** Sección del documento **
¿Cómo destruir un teatro, como construir una casa? Nosotros, juntos. En un gesto que nos acerque a Sísifo, que solo tenga sentido, que renueve su utilidad y no utilidad, en un insistir constante cargado de especulaciones suicidas y fluidos varios. Crear un enlace apasionado de cuerpos que olvidan la casa inscrita en su memoria Y con un “nosotros” que resulta del compartir una actividad exhaustiva, repetida en el tiempo, que genera cansancio… y fluidos, fluidos varios.

Un teatro y una casa. Dos entidades diseñadas para darnos cobijo, almacenar deseos, para hospedar poesías y fracasos… ¿Qué otros espacios pueden emerger de la confrontación de deseos comunes y de la acción de romper-se? ¿Dónde estará entonces el confort, la raíz, la intimidad, el compartir? ¿Y si enraizarse es una actividad tridimensional y en movimiento? ¿Y si familiear es una consecuencia de destruir mobiliario juntos?

¿Y si nuestros fluidos son capaces de unir ladrillos que después serán paredes que después serán habitaciones que después serán edificios que después serán calles que después serán barrios que después serán ciudades que después serán países, continentes, mundos, universos, constelaciones….

Aitana Cordero

La actividad de los intérpretes a lo largo de estas tres horas puede llegar a resultar, como se dice en el texto de presentación, árida, pesada, previsible y extenuante, cuando no angustiosa. La duda sobre si eyaculará o no eyaculará no es la única que asalta a un espectador que termina entrando en un mundo que al comienzo invita casi a abandonarlo. A partir de una enorme cantidad de materiales, en su mayor parte de madera, apilados al fondo del escenario, se despliega un ejercicio incesante de construcción y destrucción de estructuras que harían pensar en pequeños hogares. Vigas, puertas, palets, cajones, plafones, contrachapados, un inodoro y hasta una rueda son algunos de los elementos con los que se componen y descomponen estructuras cada vez más complejas. Desde la primera colocación de objetos por toda la superficie, con un ritmo tranquilo y unas maneras que citan claramente un abecedario coreográfico bien conocido, se pasa a la construcción de volúmenes y desplazamientos de materiales en un juego de aceleraciones y pausas hasta llegar a situaciones cada vez más arriesgadas, como la violenta destrucción de algunas estructuras, la composición en un plano vertical  o el intento de incrustar todos los materiales en una de las salidas laterales de la sala. Las estructuras tienen algo de precario e incluso de peligroso por su inestabilidad, pero también de implacables en su misma precariedad reconstruida una y otra vez. La necesidad de tener que seguir adelante opera como una suerte de imperativo biológico o escénico. Tras la primera hora aproximadamente, en la que la colocación de los materiales por todo el espacio para volver a agruparlos nuevamente en el mismo sitio tiene algo de ejercicio de preparación zen para lo que había de venir después, asistimos a una intensa actividad que termina dando cuerpo, sudor y vida a esta abstracción espacial y física adoptada como punto de partida.

(Registros de una fuente de datos)
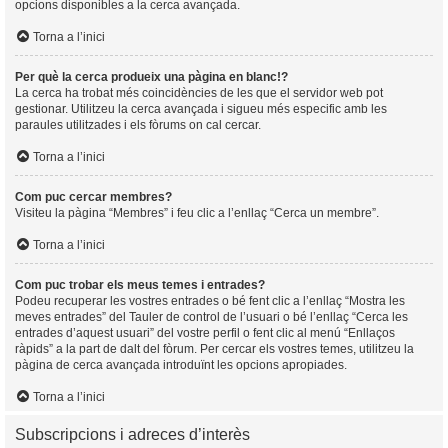
opcions disponibles a la cerca avançada.
Torna a l’inici
Per què la cerca produeix una pàgina en blanc!?
La cerca ha trobat més coincidències de les que el servidor web pot
gestionar. Utilitzeu la cerca avançada i sigueu més especific amb les
paraules utilitzades i els fòrums on cal cercar.
Torna a l’inici
Com puc cercar membres?
Visiteu la pàgina “Membres” i feu clic a l’enllaç “Cerca un membre”.
Torna a l’inici
Com puc trobar els meus temes i entrades?
Podeu recuperar les vostres entrades o bé fent clic a l’enllaç “Mostra les
meves entrades” del Tauler de control de l’usuari o bé l’enllaç “Cerca les
entrades d’aquest usuari” del vostre perfil o fent clic al menú “Enllaços
ràpids” a la part de dalt del fòrum. Per cercar els vostres temes, utilitzeu la
pàgina de cerca avançada introduïnt les opcions apropiades.
Torna a l’inici
Subscripcions i adreces d’interès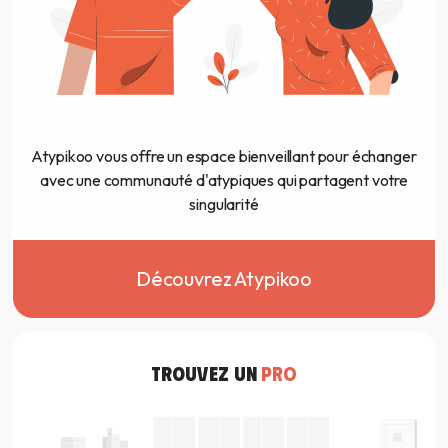
Atypikoo vous offre un espace bienveillant pour échanger
avec une communauté d'atypiques qui partagent votre
singularité
Découvrez Atypikoo
TROUVEZ UN
PRO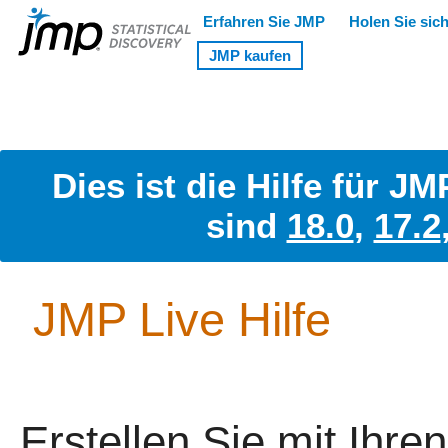
Dies ist die Hilfe für J
sind
18.0
,
17.2
JMP Live Hilfe
Erstellen Sie mit Ihre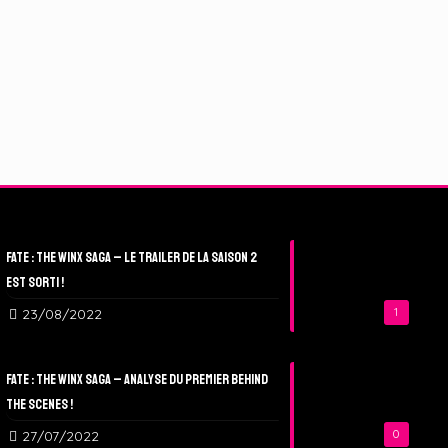
Fate : The Winx Saga – Le Trailer de la Saison 2
est sorti !
23/08/2022
1
Fate : The Winx Saga – Analyse du Premier Behind
The Scenes !
27/07/2022
0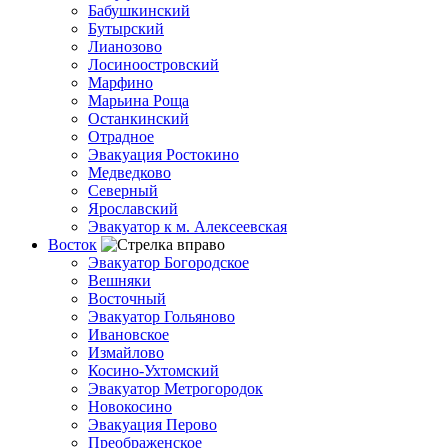
Бабушкинский
Бутырский
Лианозово
Лосиноостровский
Марфино
Марьина Роща
Останкинский
Отрадное
Эвакуация Ростокино
Медведково
Северный
Ярославский
Эвакуатор к м. Алексеевская
Восток
Эвакуатор Богородское
Вешняки
Восточный
Эвакуатор Гольяново
Ивановское
Измайлово
Косино-Ухтомский
Эвакуатор Метрогородок
Новокосино
Эвакуация Перово
Преображенское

** Instrucciones de la tarea **
Según la sección del documento, ¿de qué material son en su mayor parte los objetos apilados al fondo del escenario?

** Respuesta **
En su mayor parte son de madera.